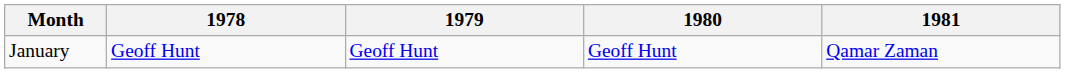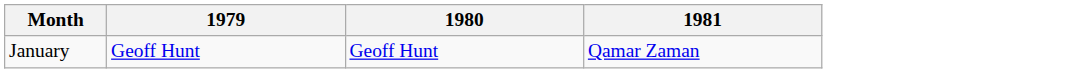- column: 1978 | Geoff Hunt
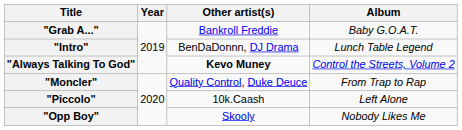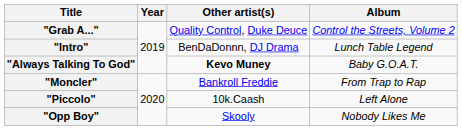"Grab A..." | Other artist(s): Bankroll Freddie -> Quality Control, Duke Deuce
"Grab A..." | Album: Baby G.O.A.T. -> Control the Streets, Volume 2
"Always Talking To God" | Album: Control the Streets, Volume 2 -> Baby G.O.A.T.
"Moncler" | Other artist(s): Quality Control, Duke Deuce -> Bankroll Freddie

....

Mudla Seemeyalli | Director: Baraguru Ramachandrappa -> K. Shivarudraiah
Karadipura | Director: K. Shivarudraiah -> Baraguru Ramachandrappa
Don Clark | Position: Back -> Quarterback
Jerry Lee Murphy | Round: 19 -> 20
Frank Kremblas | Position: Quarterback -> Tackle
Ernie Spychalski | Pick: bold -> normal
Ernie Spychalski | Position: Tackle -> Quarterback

....

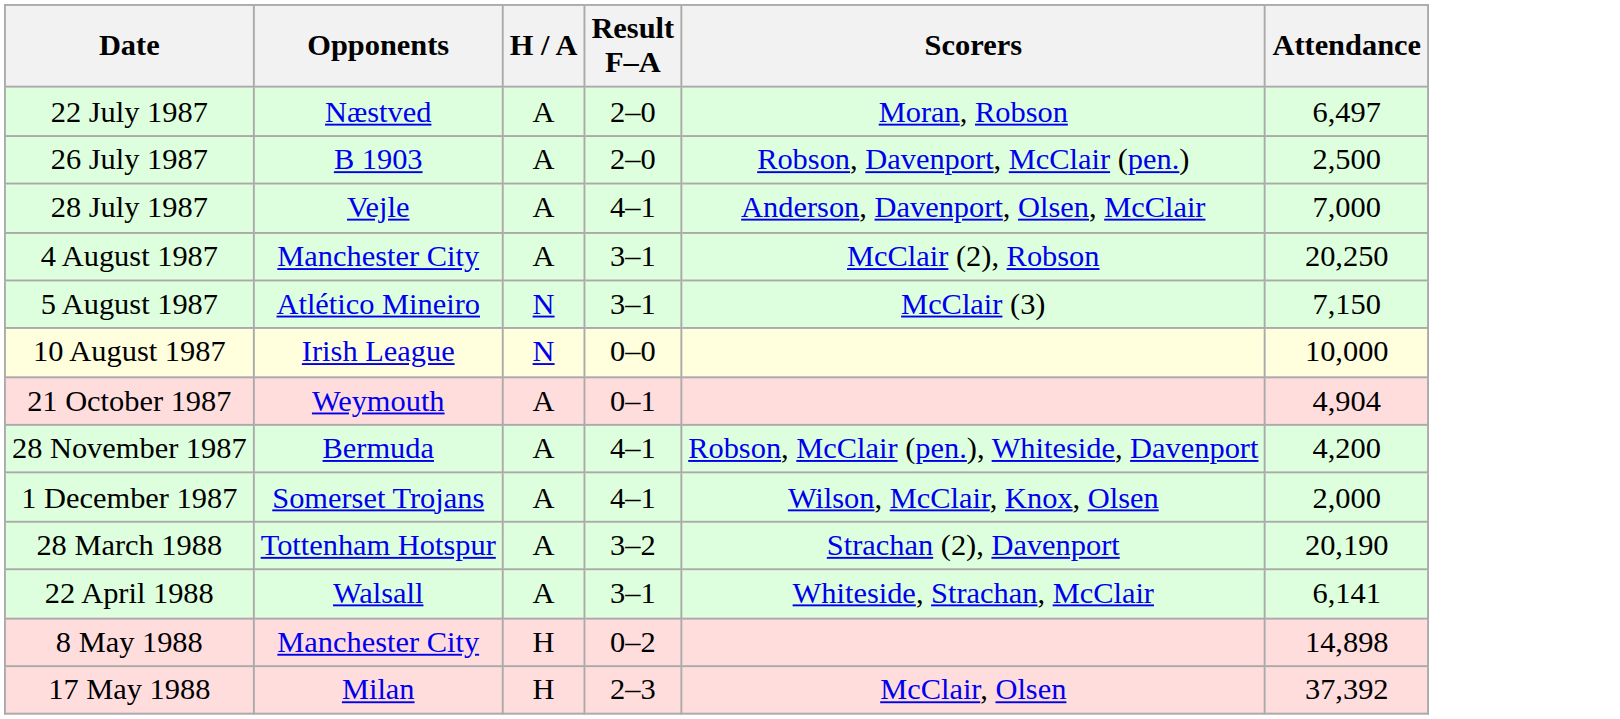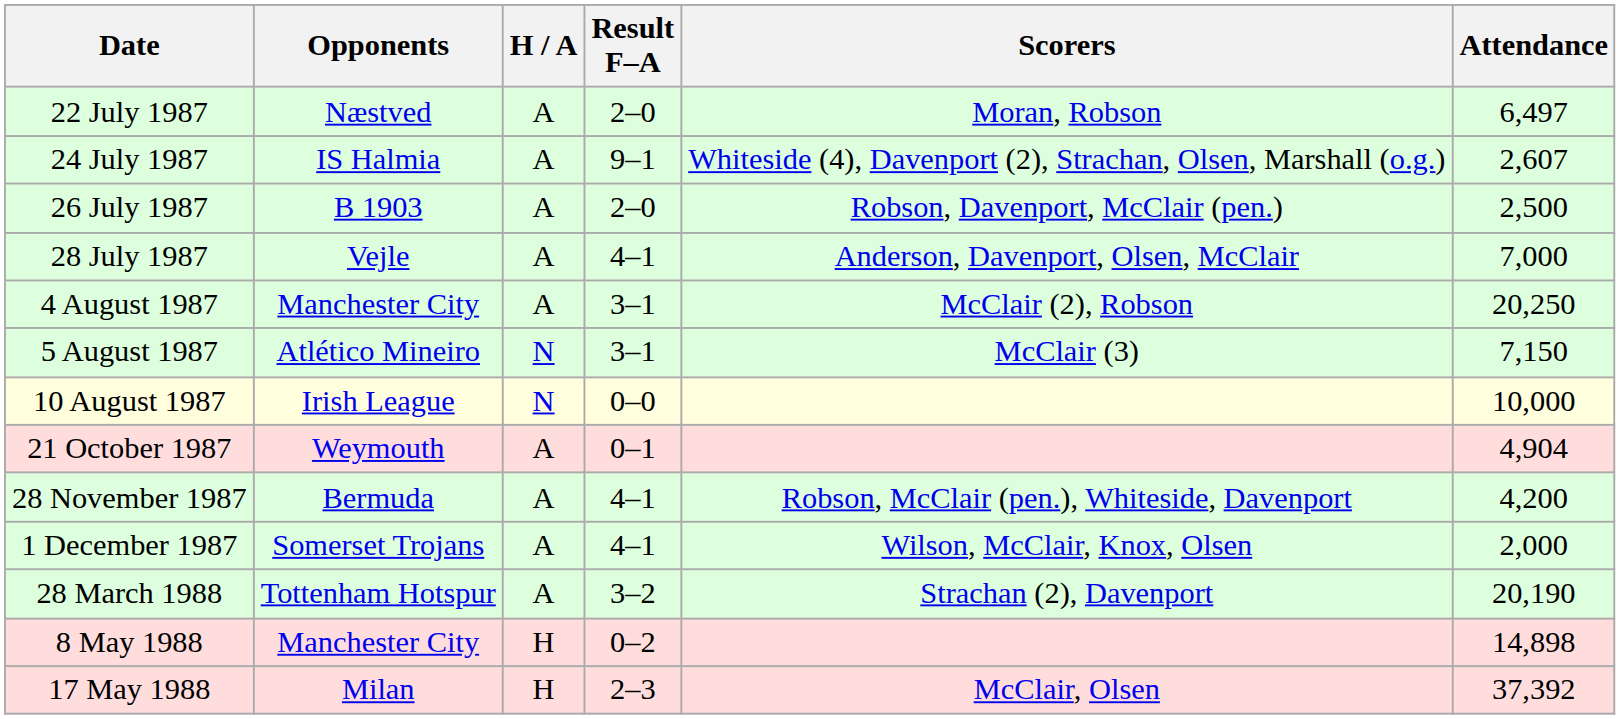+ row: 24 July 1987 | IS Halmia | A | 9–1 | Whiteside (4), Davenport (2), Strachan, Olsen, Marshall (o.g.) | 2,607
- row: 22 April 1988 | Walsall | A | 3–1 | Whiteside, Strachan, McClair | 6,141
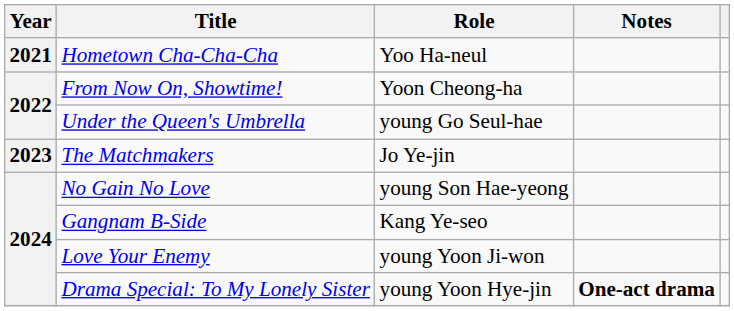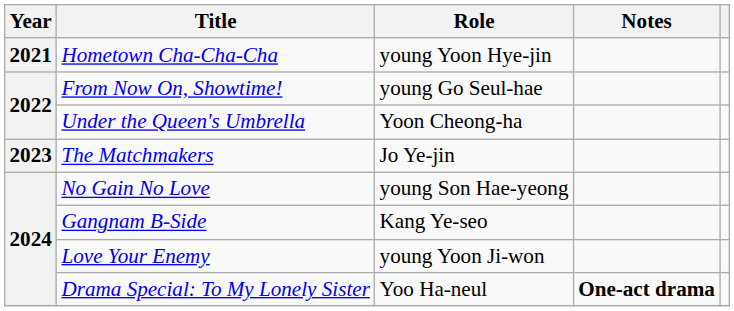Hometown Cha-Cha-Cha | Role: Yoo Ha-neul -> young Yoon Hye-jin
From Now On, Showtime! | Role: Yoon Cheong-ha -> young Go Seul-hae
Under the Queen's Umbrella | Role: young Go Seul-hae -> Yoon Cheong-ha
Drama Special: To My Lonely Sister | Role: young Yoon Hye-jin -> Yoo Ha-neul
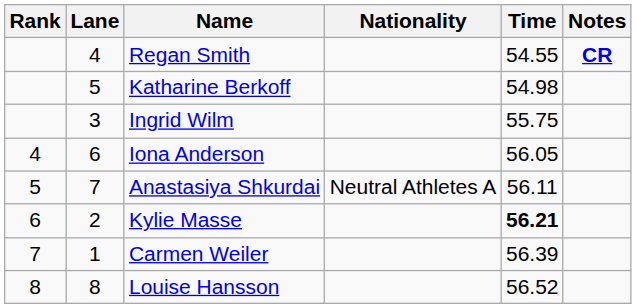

....

Extract the lines beginning with the one that contains "- column: 1978 | Geoff Hunt" and running through the one that contains "-> Bankroll Freddie", including both, and leave the pictures out of your answer.

* Response to this task:
- column: 1978 | Geoff Hunt
"Grab A..." | Other artist(s): Bankroll Freddie -> Quality Control, Duke Deuce
"Grab A..." | Album: Baby G.O.A.T. -> Control the Streets, Volume 2
"Always Talking To God" | Album: Control the Streets, Volume 2 -> Baby G.O.A.T.
"Moncler" | Other artist(s): Quality Control, Duke Deuce -> Bankroll Freddie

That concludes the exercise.